Zu der Festnahme am Samstag hatten die Hinweise von zwei Frauen geführt, die den Mann in Tatortnähe gesehen haben. „Durch den Zeichner des Landeskriminalamts wurde eine Phantomskizze angefertigt“, sagte Brandt. Sie habe deutliche Überschneidungen mit den Aufnahmen der Parkhaus-Videoüberwachung und dem Hinweis eines weiteren Zeugen gebracht. Ob eine Tatwaffe bei dem Mann gefunden wurde, ließ Brandt offen. Er sprach lediglich von „beweisrelevanten Gegenständen“, die sichergestellt worden seien.

Im Falle einer Verurteilung wegen Mordes droht dem Mann eine lebenslange Haft. Sollte der 18-Jährige nach Jugendstrafrecht schuldig gesprochen werden, liegt die Höchststrafe bei zehn Jahren. „Der Tatverdächtige macht einen sehr niedergeschlagenen Eindruck“, sagte Brandt, und deutete damit eine mögliche Selbstmordgefahr an. Er sei in der Nacht im Polizeigewahrsam dauerhaft ärztlich überwacht worden.

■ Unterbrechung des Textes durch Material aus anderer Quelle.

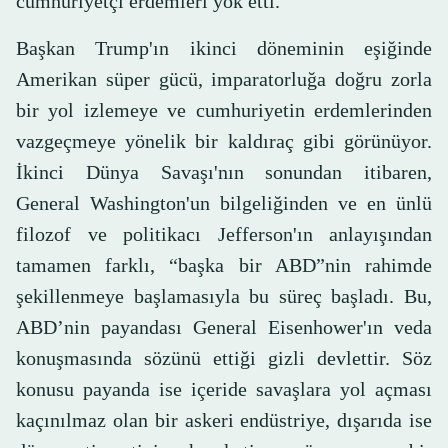
cumhuriyetçi erdemleri yok etti.
Başkan Trump'ın ikinci döneminin eşiğinde
Amerikan süper gücü, imparatorluğa doğru zorla
bir yol izlemeye ve cumhuriyetin erdemlerinden
vazgeçmeye yönelik bir kaldıraç gibi görünüyor.
İkinci Dünya Savaşı'nın sonundan itibaren,
General Washington'un bilgeliğinden ve en ünlü
filozof ve politikacı Jefferson'ın anlayışından
tamamen farklı, “başka bir ABD”nin rahimde
şekillenmeye başlamasıyla bu süreç başladı. Bu,
ABD’nin payandası General Eisenhower'ın veda
konuşmasında sözünü ettiği gizli devlettir. Söz
konusu payanda ise içeride savaşlara yol açması
kaçınılmaz olan bir askeri endüstriye, dışarıda ise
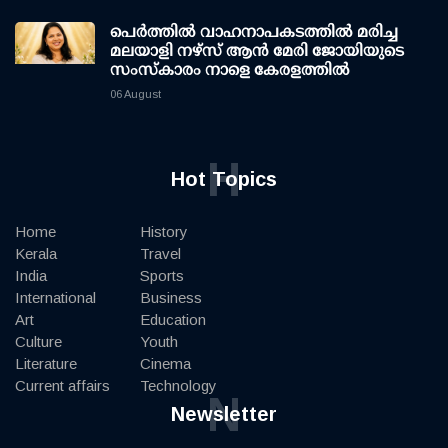
പെർത്തിൽ വാഹനാപകടത്തിൽ മരിച്ച
മലയാളി നഴ്സ് ആൻ മേരി ജോയിയുടെ
സംസ്കാരം നാളെ കേരളത്തിൽ
06 August
H
Hot Topics
Home
History
Kerala
Travel
India
Sports
International
Business
Art
Education
Culture
Youth
Literature
Cinema
Current affairs
Technology
N
Newsletter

Zunächst hatten die Ermittler einen Berufsschüler verdächtigt. Der Jugendliche saß von Mittwoch bis Freitag in Untersuchungshaft. Nach der Freilassung war Kritik an den Behörden in Emden laut geworden. Die Staatsanwaltschaft sei mit den Sachverhalten zu offensiv an die Öffentlichkeit gegangen, hatten Strafrechtler und Kriminologen beklagt.

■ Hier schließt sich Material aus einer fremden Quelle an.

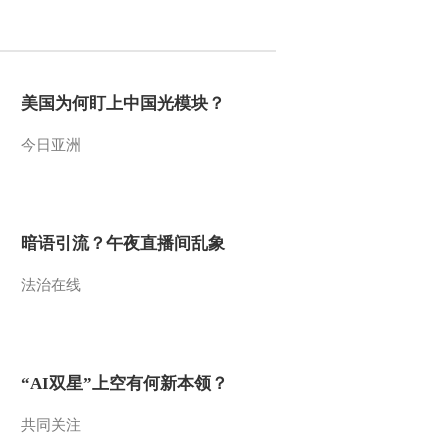
2012-02-16 13:27:21
《环球财经连线（晚间
版）》 20120215
美国为何盯上中国光模块？
今日亚洲
2012-02-16 00:52:52
[环球财经连线]（午间
版）整期视频
（20120215）
暗语引流？午夜直播间乱象
2012-02-15 13:52:32
法治在线
[环球财经连线]晚间版
(20120214)
2012-02-15 00:33:20
“AI双星”上空有何新本领？
[环球财经连线]（午间
版）整期视频
共同关注
（20120214）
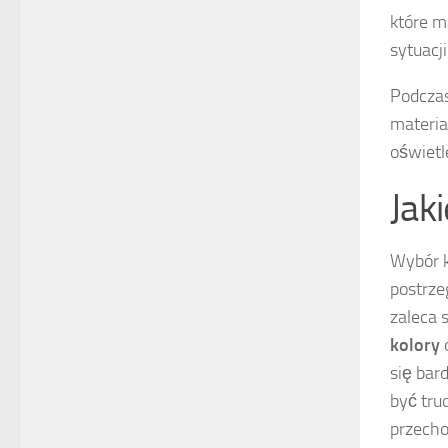
które m
sytuacj
Podczas
materia
oświetl
Jak
Wybór k
postrze
zaleca 
kolory
o
się bar
być tru
przech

Oberstaatsanwalt Südbeck verteidigte am Sonntag erneut das Vorgehen der Polizei. Der Berufsschüler habe sich in Widersprüche verwickelt und falsche Angaben gemacht. Daraufhin sei ein dringender Tatverdacht entstanden. Dennoch sagte Südbeck: „Die erste Festnahme ist in der Rückschau als bedauerlich anzusehen.“ Der Schüler habe nun Anspruch auf Entschädigung. Für jeden Tag, den er unschuldig in Untersuchungshaft gesessen hat, stünden ihm 25 Euro zu.

Für eine öffentliche Diskussion hatten in dem Fall auch Lynchaufrufe im Internet gesorgt, die nach der Festnahme des ersten Tatverdächtigen veröffentlicht worden war. In der Nacht zum Mittwoch hatten sogar 50 Menschen stundenlang das Polizeigebäude in Emden belagert. Südbeck appellierte an manche Medien und Menschen im Internet, sie sollten „zur Vernunft kommen“.